**Questions à traiter:**
1. Répondez, s'il vous plaît, à ces questions sur l'extrait consacré à la télématique :
(a) Combien de personnes travaillent à la DCO en 1981 ?
(b) En quel mois et quelle année un Conseil des ministres arbitre-t-il en faveur du rattachement de TDF au ministère des PTT ?
(c) Dans quelle ville TDF obtient-il d'effectuer la réalisation, l'exploitation et le contrôle de la station de tête du réseau ?
2. Poursuivez l'extrait consacré à la télématique en reprenant juste après sa dernière phrase.

**Extrait:**
╔══
53Confié à la DAII, qui en assure le pilotage, le projet télématique est lancé fin 1978, et débouche sur le Minitel. La télématique telle qu’elle est conçue n’a pas vraiment besoin des capacités des fibres optiques. La DCO, où travaillent 18 personnes en 1981, et qui bénéficie d’un demi-milliard de francs d’autorisations de programme, voit en fait au-delà : elle recommande au directeur général des Télécommunications de viser la « télématique à large bande », aussi appelée « vidéomatique80 », dont l’avènement serait possible à l’horizon 1987, moyennant des investissements par abonné triples à la normale81… Et encore faut-il, d’ici là, amorcer la pompe industrielle, lancer les séries, en équipant quelques métropoles de réseaux câblés. Or, justifier et amortir ces réseaux optiques ne peut passer que par la fourniture de services d’images aux utilisateurs, ce qui pose aussitôt un problème dans le contexte institutionnel français. Deux monopoles coexistent en effet, l’un pour les télécommunications, celui de la DGT, l’autre pour l’acheminement et la fourniture de services de radiotélédiffusion, confié à TDF depuis l’éclatement de l’ORTF.
54Tout comme le satellite, qui reçoit des budgets et une attention politique bien supérieure, les fibres optiques rendent moins fondée à terme la distinction entre réseaux de télécommunications et réseaux de télédiffusion. Les uns et les autres peuvent et pourront toujours plus allier les critères qui les distinguaient : interactivité, liaisons bidirectionnelles et haut débit. Les frontières opérationnelles se brouillent, et les relations se tendent à mesure que la DGT voit son avenir dans les services d’images. Cette guerre larvée est dénoncée comme un gâchis pour le pays par nombre d’observateurs. En juillet 1978, un Conseil des ministres arbitre en faveur d’un rattachement de TDF au ministère des PTT. En principe du moins. Il faut attendre une nouvelle réunion interministérielle pour que, 18 mois plus tard, ce rattachement ait effectivement lieu82. La DGT a-t-elle dès lors les coudées franches, comme l’espérait Maurice du Mesnil, pour développer des réseaux câblés et « étudier vraiment les matériels ainsi que les réactions psychologiques et l’acceptation de produits comme le visiophone et le vidéotex83 » ? Pas totalement, car à Biarritz notamment, TDF exige et obtient d’effectuer la réalisation, l’exploitation et le contrôle de la station de tête du réseau injectant les programmes de radiotélévision. Face à cela, la direction commerciale de la DGT affirme sa position : « la position constante de la DGT, à savoir en posséder la maîtrise complète84 ».
╚══
**Données fournies:**
╔══
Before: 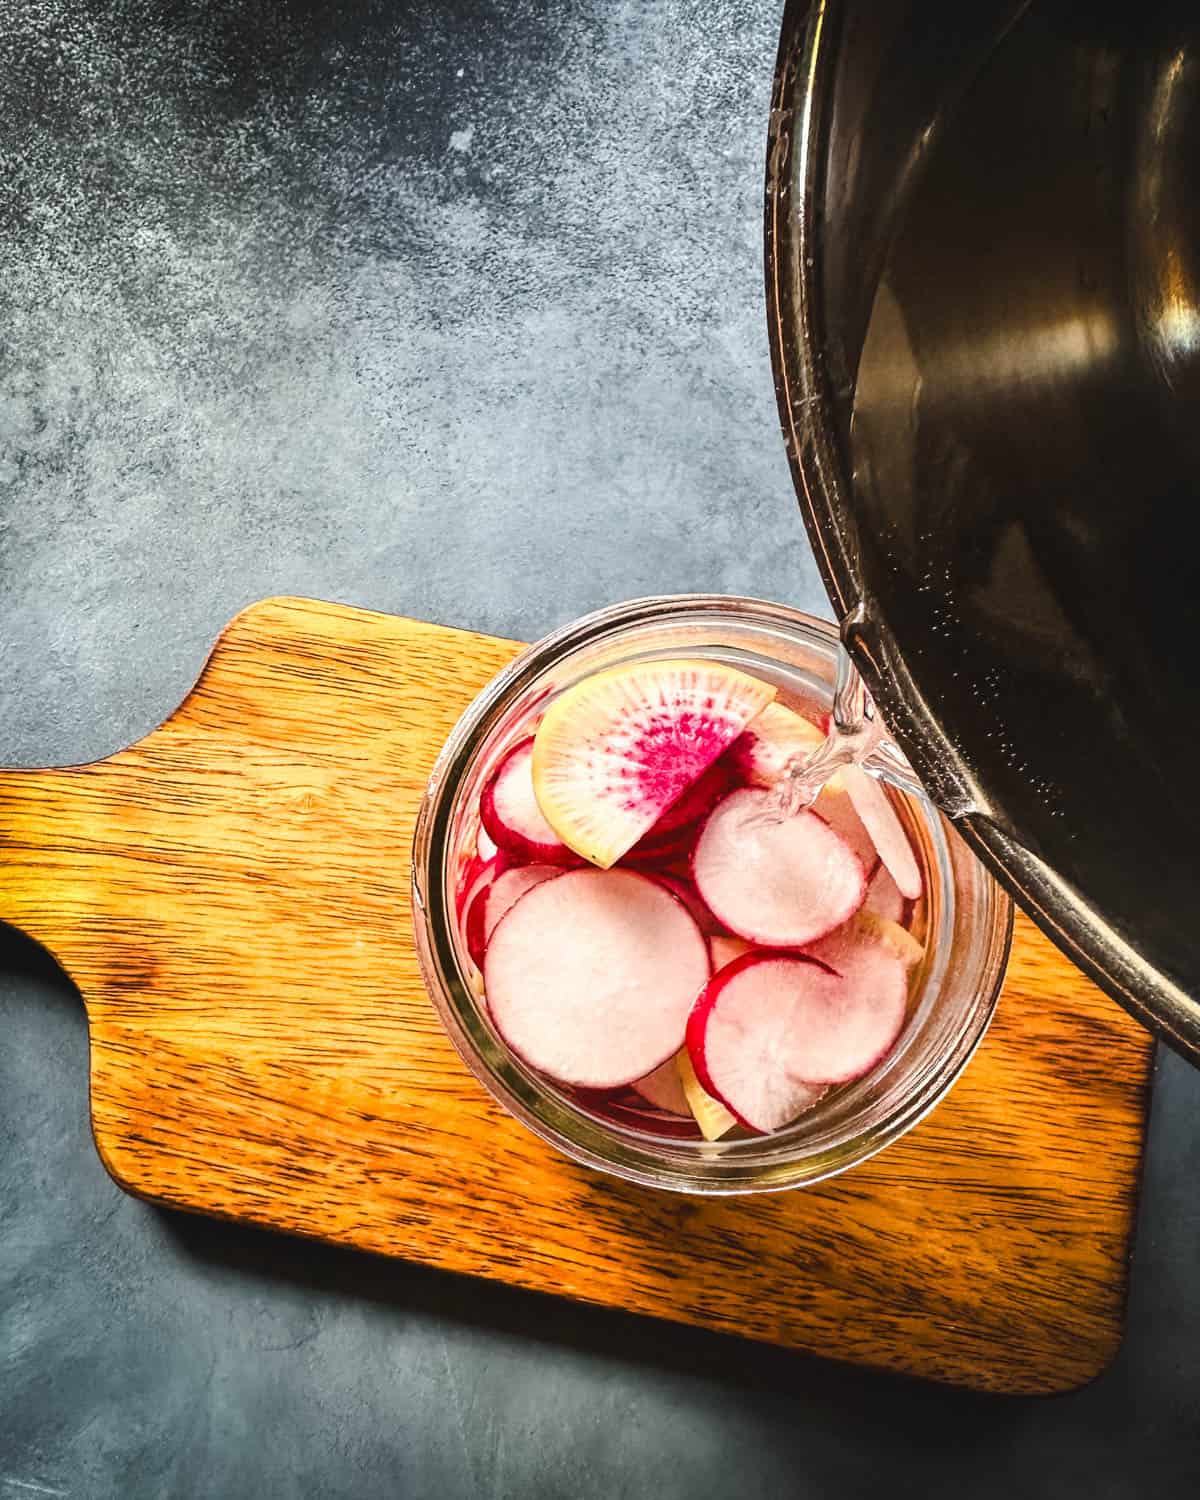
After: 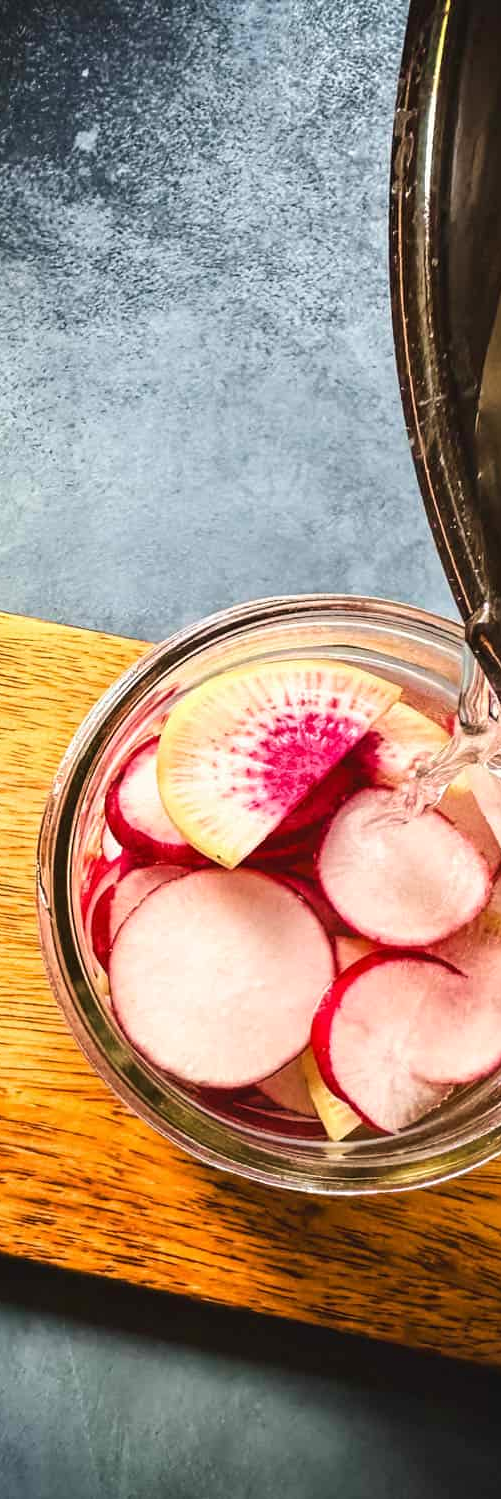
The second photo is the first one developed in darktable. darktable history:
╚══
╔══
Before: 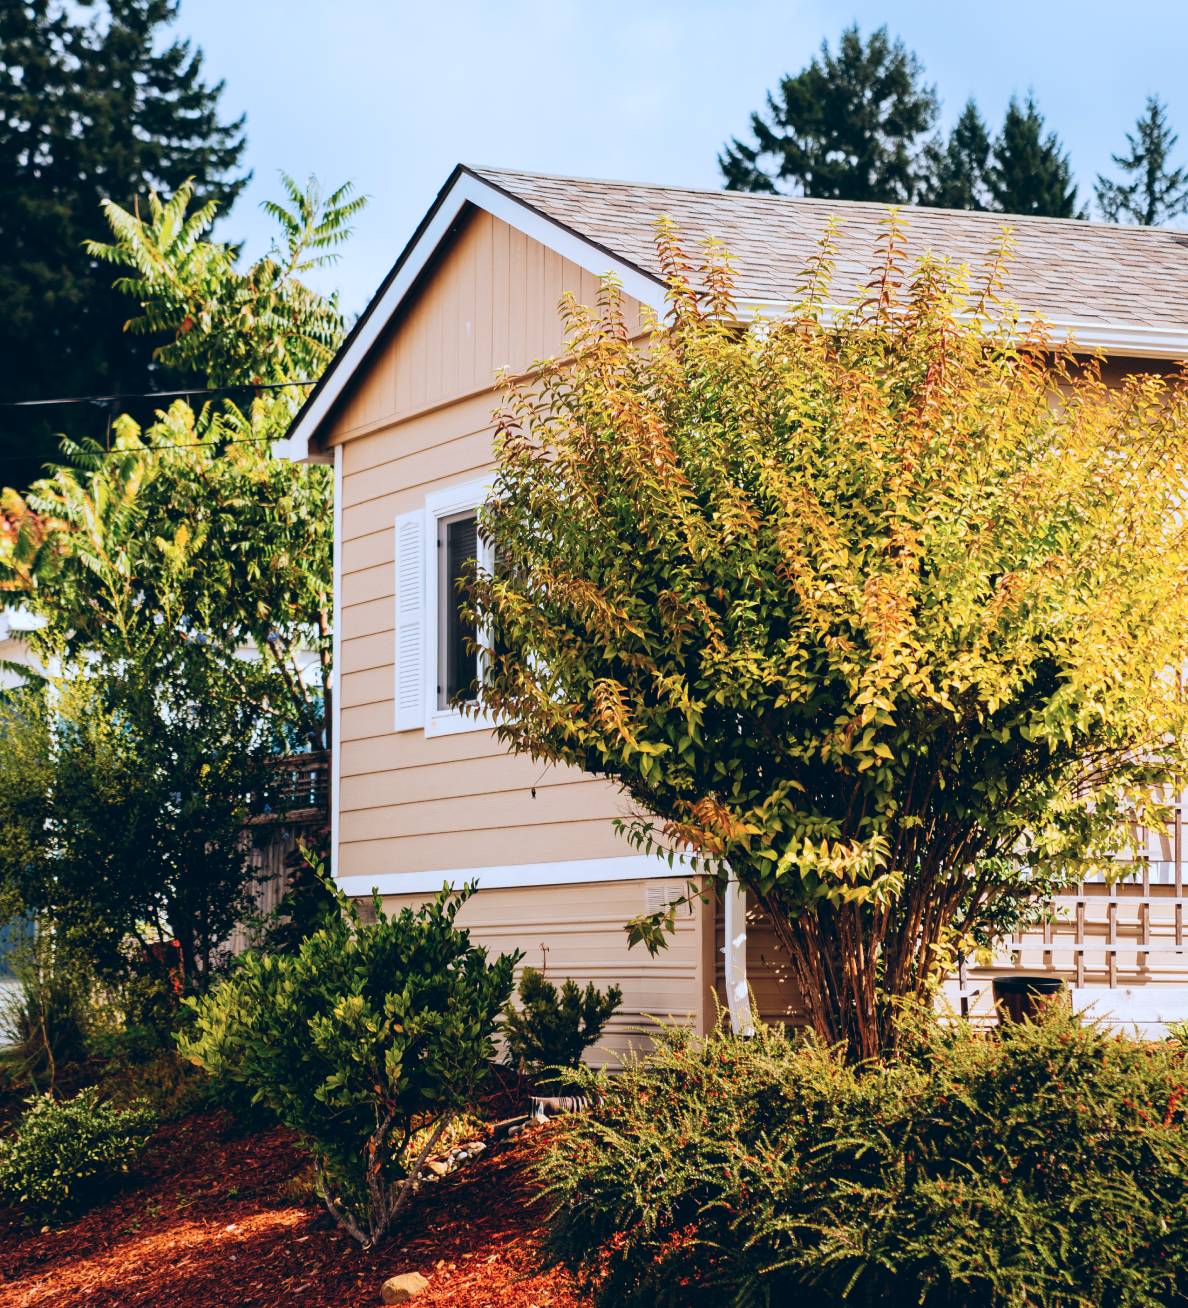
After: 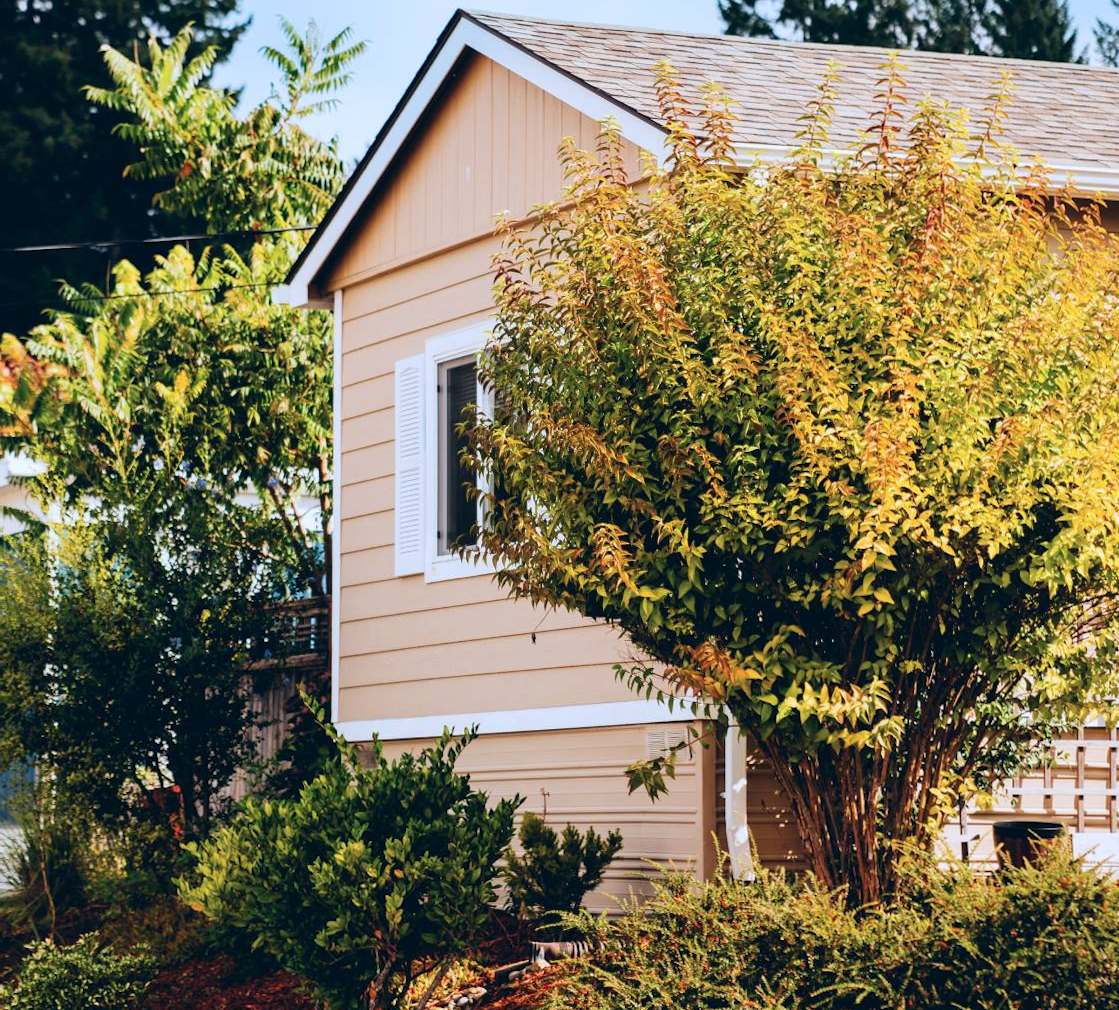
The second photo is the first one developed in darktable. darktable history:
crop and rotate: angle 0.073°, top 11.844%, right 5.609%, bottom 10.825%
╚══
**Réponses dans l'ordre:**
1.
(a) 18 personnes.
(b) En juillet 1978.
(c) À Biarritz.

2.
55Le fond du problème est juridico-politique. Le gouvernement, à travers la prise de position du Service juridique et technique de l’information (SJTI), soutient TDF dans ses revendications de manière à « permettre à l’État d’assurer un contrôle sur le contenu de tout ou partie des nouveaux services ». Du point de vue du SJTI, les vidéotransmissions relèvent de la « conversation de masse » d’un « programme » et non d’une « correspondance » privée, de sorte qu’elles n’ont rien à voir avec le service public des télécommunications, dans le contenu duquel aucune immixtion de l’État ne saurait être autorisée85. Le risque pour la DGT est dès lors de voir les réseaux multiservices tomber sous le coup du décret sur les réseaux communautaires, et relever du monopole du diffuseur de programmes. La DGT perdrait alors le contrôle de son réseau de distribution à mesure qu’il se « fibroptiserait ».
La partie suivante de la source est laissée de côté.